_What is being asked_. Among the records below, which lines contain the string "Gerais"? Report them.
___ Provided information
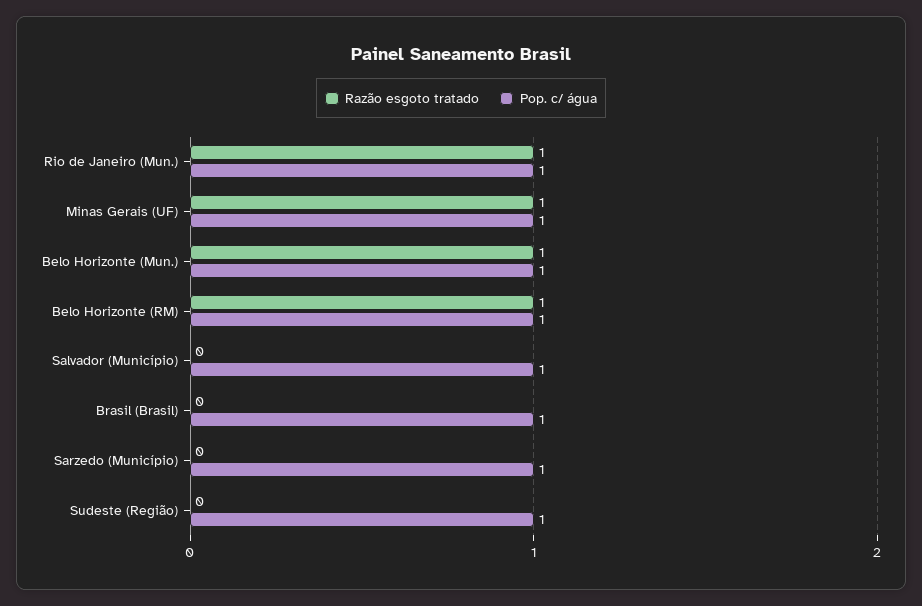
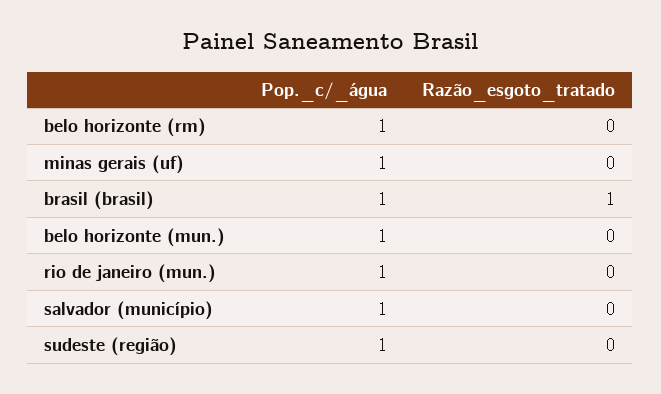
  {
    "Razão esgoto tratado": {
-     "Rio de Janeiro (Mun.)": 1,
+     "Rio de Janeiro (Mun.)": 0,
-     "Minas Gerais (UF)": 1,
+     "Minas Gerais (UF)": 0,
-     "Belo Horizonte (Mun.)": 1,
+     "Belo Horizonte (Mun.)": 0,
-     "Belo Horizonte (RM)": 1,
+     "Belo Horizonte (RM)": 0,
      "Salvador (Município)": 0,
-     "Brasil (Brasil)": 0,
+     "Brasil (Brasil)": 1,
-     "Sarzedo (Município)": 0,
      "Sudeste (Região)": 0
    },
    "Pop. c/ água": {
      "Rio de Janeiro (Mun.)": 1,
      "Minas Gerais (UF)": 1,
      "Belo Horizonte (Mun.)": 1,
      "Belo Horizonte (RM)": 1,
      "Salvador (Município)": 1,
      "Brasil (Brasil)": 1,
-     "Sarzedo (Município)": 1,
      "Sudeste (Região)": 1
    }
  }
______
_Exercise answer_.
-     "Minas Gerais (UF)": 1,
+     "Minas Gerais (UF)": 0,
      "Minas Gerais (UF)": 1,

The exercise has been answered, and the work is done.